The possible responses could include:

“If we cannot see them, we do not know if they are working.”

 “They will not be productive.”

Now, ask why again.

“Why do you need to see employees to know that they are working? We should measure outcomes not hours at a desk. Even when you can see them you do not know what they are doing!”

“Why do you think productivity will decrease? Extensive research has shown that working remotely increases productivity. Stanford University professor Nicholas Bloom who’s been studying remote work for many years has teamed up with other academics since May 2020, to conduct a huge ongoing survey about employees’ work arrangements and attitudes toward remote work. In April, people who worked remotely at least some of the time reported being about 9% more efficient working from home than they were working from the office. That’s up from 5%in the summer of 2020.

 (Source: https://www.nber.org/papers/w30292)

Whilst those figures are self-reported, there is, however, objective data — like more calls per minute for call centre workersengineers submitting more changes to code, and Bureau of Labour Statistics data on growing output per hours worked — that has generally shown that people are, in fact, more productive working from home.”

Keep on asking why in the hope common-sense will prevail.

The perversion

We often call the working model we are exploring, the “hybrid model.I have stopped using that term as I believe it just confuses the conversation. The options for working remotely are numerous whilst hybrid only has two elements. Here or there.

See my newsletter “Our Future of Work Language is Wrong.”

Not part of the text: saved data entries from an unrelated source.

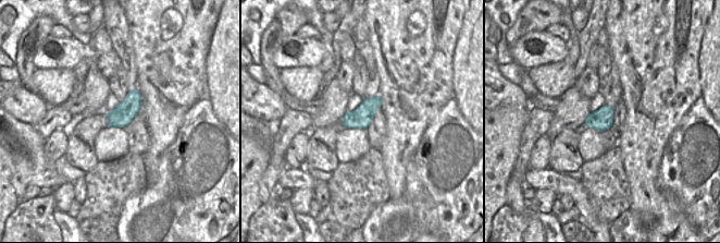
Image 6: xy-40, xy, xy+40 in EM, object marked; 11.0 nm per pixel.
act=cleave pic=4 on=(570, 164) found='two cells meet here'

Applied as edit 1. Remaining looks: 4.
why='thick turns thin' act=look view=3d um=3.5 pic=1 at=(533, 228)

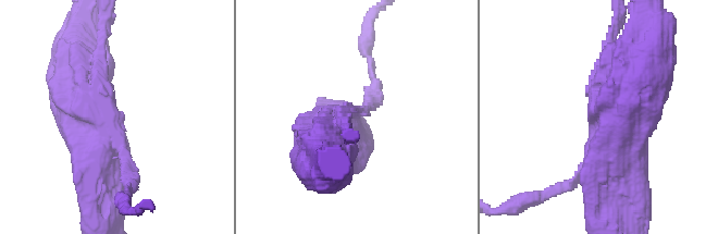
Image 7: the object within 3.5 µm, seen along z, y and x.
act=look view=em slice=xy step=2 show=plain pic=7 at=(113, 136)

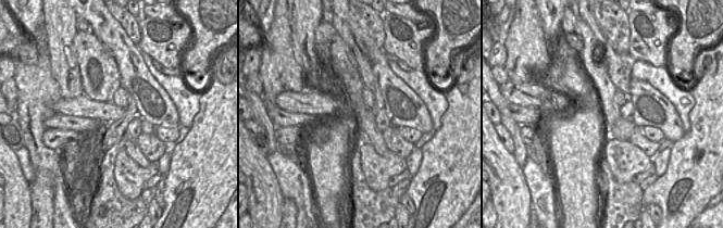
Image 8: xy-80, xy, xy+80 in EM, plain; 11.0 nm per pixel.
act=look view=em slice=xy step=2 show=tint at=same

What we should be exploring is a “distributed model.” The problem is that organisations are perverting the intent of whatever model we explore.

When we started to talk about it as “hybrid” we were talking about giving employees the flexibility to work when they wanted, where they wanted, and how they wanted. We were talking about giving them the autonomy to choose how to use that flexibility. We had supposedly woken up to the reality that work was what we do, not where we go.

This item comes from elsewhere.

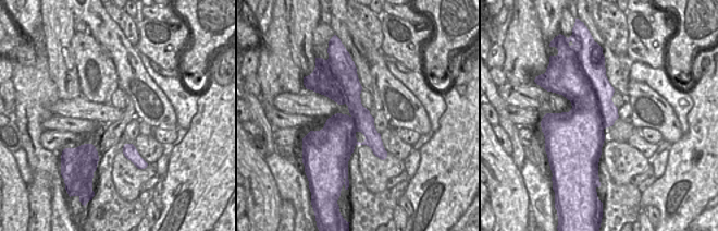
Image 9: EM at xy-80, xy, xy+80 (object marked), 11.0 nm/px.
act=pass runs_along=7:(643, 78), (609, 135), (611, 208) found='continuous, no second cell'

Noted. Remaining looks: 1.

As the realisation that the future of work looked fundamentally different to how it looked pre-March 2020 sunk in, the unfounded panic also set in. Rather than embrace the biggest opportunity organisations may ever be presented with, executives who were suddenly faced with some challenging work to do craved to return to how it was before the pandemic.

Rather than adopt a truly distributed working model whilst avoiding saying everyone must return to the office on a full-time basis, they found a middle ground that made no sense whatsoever. “Let’s name the days or the number of days they must be in the office and keep everyone happy,” they said.

Read my article “What’s Your EVP?”

In that article, I included this matrix.

The only true distributed model of working is in the top right-hand corner. Employees have the flexibility and autonomy to work when they want, how they want, and where they want.

In the top left-hand corner, employees have no flexibility to decide when they should be in the office. In the bottom right-hand corner, they have no autonomy to decide when to be in the office.

The bottom left-hand corner is how it was for many employees before the pandemic who do not want to go back.

Call to action

For those employees who can work from anywhere, there is no reason to demand a return to the office on a permanent basis, on a specific number of days of the week, or on specific days of the week. There is no sound reason to do so.

I have not found a sound argument yet.

Every individual and the team in which they work should be able to determine when it makes sense to work from a location in which they can co-locate. Even that does not have to be the old office!

If your employer is demanding a return to the office without providing a sound reason, I challenge you to come together and ask “Why?”

Keep on asking “Why?” in the hope that it will be a wake-up call to the ostriches with their heads deep in the sand, so they don’t have to listen to what they already know is right.